### Task requirements:
Find the string "pixel" in the records. Copy each line that has it.

### Data section:
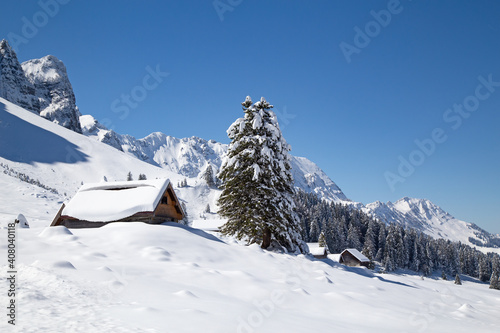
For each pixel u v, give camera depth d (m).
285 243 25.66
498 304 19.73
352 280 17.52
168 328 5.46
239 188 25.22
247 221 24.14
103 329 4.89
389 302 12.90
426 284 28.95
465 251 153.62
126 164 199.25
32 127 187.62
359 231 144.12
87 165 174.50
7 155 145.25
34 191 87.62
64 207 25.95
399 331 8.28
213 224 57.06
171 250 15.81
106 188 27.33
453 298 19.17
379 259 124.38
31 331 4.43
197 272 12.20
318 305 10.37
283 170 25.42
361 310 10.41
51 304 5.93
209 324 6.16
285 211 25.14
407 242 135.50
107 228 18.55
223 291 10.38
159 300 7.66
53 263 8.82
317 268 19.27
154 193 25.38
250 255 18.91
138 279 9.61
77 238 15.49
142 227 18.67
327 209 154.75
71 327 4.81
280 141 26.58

--

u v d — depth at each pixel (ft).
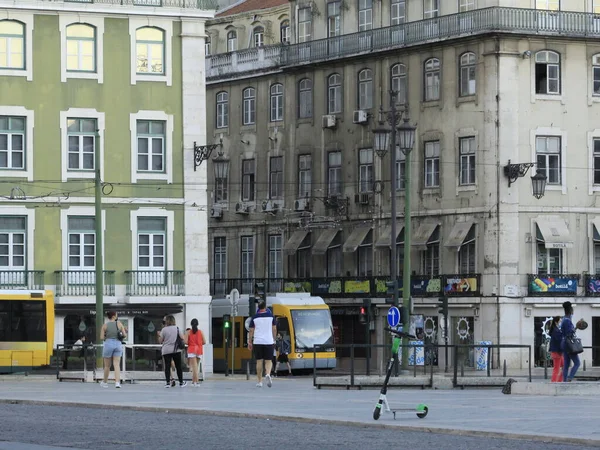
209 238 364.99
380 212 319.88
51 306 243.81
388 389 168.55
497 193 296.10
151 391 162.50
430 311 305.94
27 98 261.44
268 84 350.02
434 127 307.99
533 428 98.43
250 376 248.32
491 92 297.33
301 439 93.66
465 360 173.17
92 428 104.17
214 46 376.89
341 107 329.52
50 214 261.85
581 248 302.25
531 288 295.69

### Written response:
For each pixel u v, give camera depth d (m).
u v d — depth at each pixel (ft).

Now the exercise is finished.